• _Exercise details_: In the article below on FW de Klerk's death, rewrite the paragraph beginning "Many Blacks were angered" as a short bulleted list that keeps its main facts.

• _Text provided_:
▬▬▬▬▬▬▬▬▬▬

South Africa’s Last White President, FW de Klerk, Dead at 85

JOHANNESBURG — South Africa’s last white president Frederik Willem (FW) de Klerk, who negotiated a peaceful transfer of power to a Black-led government under Nelson Mandela, died on Thursday aged 85 after a battle with cancer, his foundation said.

De Klerk won praise worldwide for his role in scrapping apartheid and he shared the Nobel Peace Prize with Mandela in 1993.

The following year Mandela won South Africa’s first multi-racial elections with his African National Congress (ANC).

But de Klerk’s role in the transition to democracy remains highly contested nearly 30 years after the end of apartheid.

Many Blacks were angered by his failure to curb political violence in the turbulent years leading up to the 1994 multi-racial elections, while right-wing white Afrikaners, who had long ruled the country under de Klerk’s National Party, viewed him as a traitor to their cause of white supremacy.

▬▬▬▬▬▬▬▬▬▬

Dataset entries
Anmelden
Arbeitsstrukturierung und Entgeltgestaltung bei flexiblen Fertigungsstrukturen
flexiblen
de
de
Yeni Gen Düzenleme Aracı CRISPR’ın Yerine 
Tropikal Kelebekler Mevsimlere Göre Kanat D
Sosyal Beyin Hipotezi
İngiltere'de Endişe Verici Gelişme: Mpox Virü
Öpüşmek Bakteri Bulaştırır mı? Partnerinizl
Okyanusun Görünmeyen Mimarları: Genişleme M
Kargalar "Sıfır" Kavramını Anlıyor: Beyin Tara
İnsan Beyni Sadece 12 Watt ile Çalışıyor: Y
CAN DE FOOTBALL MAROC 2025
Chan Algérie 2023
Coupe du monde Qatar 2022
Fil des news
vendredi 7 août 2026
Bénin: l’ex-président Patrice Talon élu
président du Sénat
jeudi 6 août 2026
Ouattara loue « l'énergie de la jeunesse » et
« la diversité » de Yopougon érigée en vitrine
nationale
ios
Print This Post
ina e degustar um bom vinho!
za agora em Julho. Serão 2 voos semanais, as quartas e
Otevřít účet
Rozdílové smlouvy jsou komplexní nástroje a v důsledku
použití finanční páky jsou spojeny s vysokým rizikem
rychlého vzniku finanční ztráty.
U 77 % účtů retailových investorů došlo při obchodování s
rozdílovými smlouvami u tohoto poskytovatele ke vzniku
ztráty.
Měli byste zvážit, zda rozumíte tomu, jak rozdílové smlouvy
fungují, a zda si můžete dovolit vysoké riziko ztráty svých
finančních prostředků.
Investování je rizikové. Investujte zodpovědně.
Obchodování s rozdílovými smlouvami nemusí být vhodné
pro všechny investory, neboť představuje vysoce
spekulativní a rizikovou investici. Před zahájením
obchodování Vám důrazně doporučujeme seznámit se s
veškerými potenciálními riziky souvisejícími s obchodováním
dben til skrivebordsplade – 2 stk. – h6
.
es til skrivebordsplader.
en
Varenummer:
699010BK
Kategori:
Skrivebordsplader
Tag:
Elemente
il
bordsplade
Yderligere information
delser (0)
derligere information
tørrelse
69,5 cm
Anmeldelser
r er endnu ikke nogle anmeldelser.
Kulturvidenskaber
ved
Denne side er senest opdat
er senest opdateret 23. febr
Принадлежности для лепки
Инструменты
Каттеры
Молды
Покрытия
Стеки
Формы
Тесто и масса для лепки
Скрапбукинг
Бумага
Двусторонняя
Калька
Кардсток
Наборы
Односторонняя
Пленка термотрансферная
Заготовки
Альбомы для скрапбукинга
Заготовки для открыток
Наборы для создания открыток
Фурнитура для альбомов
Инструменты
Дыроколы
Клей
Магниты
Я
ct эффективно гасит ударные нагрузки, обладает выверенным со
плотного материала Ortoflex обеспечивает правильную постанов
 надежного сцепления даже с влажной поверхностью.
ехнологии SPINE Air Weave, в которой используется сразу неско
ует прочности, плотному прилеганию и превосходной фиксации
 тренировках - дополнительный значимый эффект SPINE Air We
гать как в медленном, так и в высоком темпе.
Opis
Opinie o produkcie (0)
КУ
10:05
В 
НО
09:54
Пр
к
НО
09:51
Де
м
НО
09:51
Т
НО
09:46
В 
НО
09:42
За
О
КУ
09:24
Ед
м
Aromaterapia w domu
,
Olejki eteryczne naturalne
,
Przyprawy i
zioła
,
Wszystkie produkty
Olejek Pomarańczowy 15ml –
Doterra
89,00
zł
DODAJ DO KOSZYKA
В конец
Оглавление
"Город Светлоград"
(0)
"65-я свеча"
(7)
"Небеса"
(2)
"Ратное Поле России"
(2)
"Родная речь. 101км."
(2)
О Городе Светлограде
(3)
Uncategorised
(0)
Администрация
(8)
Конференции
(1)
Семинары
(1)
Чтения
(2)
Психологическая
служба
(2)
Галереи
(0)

▬▬▬▬▬▬▬▬▬▬

• _Written response_:
- Many Blacks were angered that de Klerk failed to curb political violence in the turbulent years before the 1994 multi-racial elections.
- Right-wing white Afrikaners, who had long ruled South Africa under his National Party, viewed him as a traitor to their cause of white supremacy.